On Tue, Aug 22, 2023 at 01:44:57PM +0200, David Hildenbrand wrote:
Let's add some details about VM templating, focusing on the VM memory
configuration only.
There is much more to VM templating (VM state? block devices?), but I leave
that as future work.
Then there's the supposedly "unique" hardware identifiers, most notably
VM UUID & NIC MAC addr that don't change if you create many VMs from
a "template". Or from the guest OS there are "unique" things like
/etc/machine-id, SSH host keys, web server certificates, etc.
The vmgenid device at least provides a way for guest OS to get notified
to update its unique resources/identifiers, but doesn't solve the overall
VM UUID. NIC MAC addr could be solved by hotunplug+plug either side of
creating the template & instantiating the template.

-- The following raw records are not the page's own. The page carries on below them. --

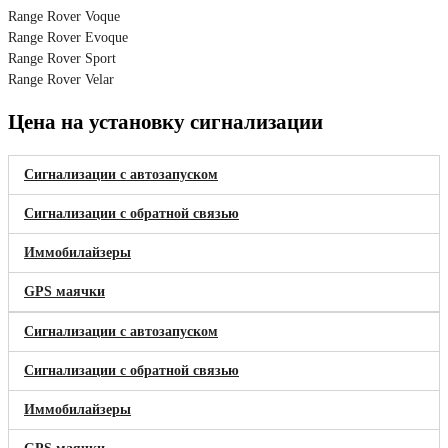
Range Rover Voque
Range Rover Evoque
Range Rover Sport
Range Rover Velar
Цена на установку сигнализации
Сигнализации с автозапуском
Сигнализации с обратной связью
Иммобилайзеры
GPS маячки
Сигнализации с автозапуском
Сигнализации с обратной связью
Иммобилайзеры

Signed-off-by: David Hildenbrand <david@redhat.com>
---
docs/vm-templating.txt | 109 +++++++++++++++++++++++++++++++++++++++++
Can you make this doument RST from the start and link to it from
somewhere appropriate in our documentation. Perhaps it should live
under the docs/system/ directory ?
1 file changed, 109 insertions(+)
create mode 100644 docs/vm-templating.txt
diff --git a/docs/vm-templating.txt b/docs/vm-templating.txt
new file mode 100644
index 0000000000..419362c1ea
--- /dev/null
+++ b/docs/vm-templating.txt
@@ -0,0 +1,109 @@
+QEMU VM templating
+==================
+
+This document explains how to use VM templating in QEMU.
+
+For now, the focus is on VM memory aspects, and not about how to save and
+restore other VM state (i.e., migrate-to-file with 'x-ignore-shared').
+
+Overview
+--------
+
+With VM templating, a single template VM serves as the starting point for
+new VMs. This allows for fast and efficient replication of VMs, resulting
+in fast startup times and reduced memory consumption.
+
+Conceptually, the VM state is frozen, to then be used as a basis for new
+VMs. The Copy-On-Write mechanism in the operating systems makes
+sure that new VMs are able to read template VM memory; however, any
+modifications stay private and don't modify the original template VM or any
+other created VM.
I feel like we should have a paragraph at the top here explicitly calling
out the dangers of templating, wrt to unique data in the hardware and guest
OS. Don't have to provide solutions, just more of a scarcy "here be dragons"
warning to users who might be tempted to try this.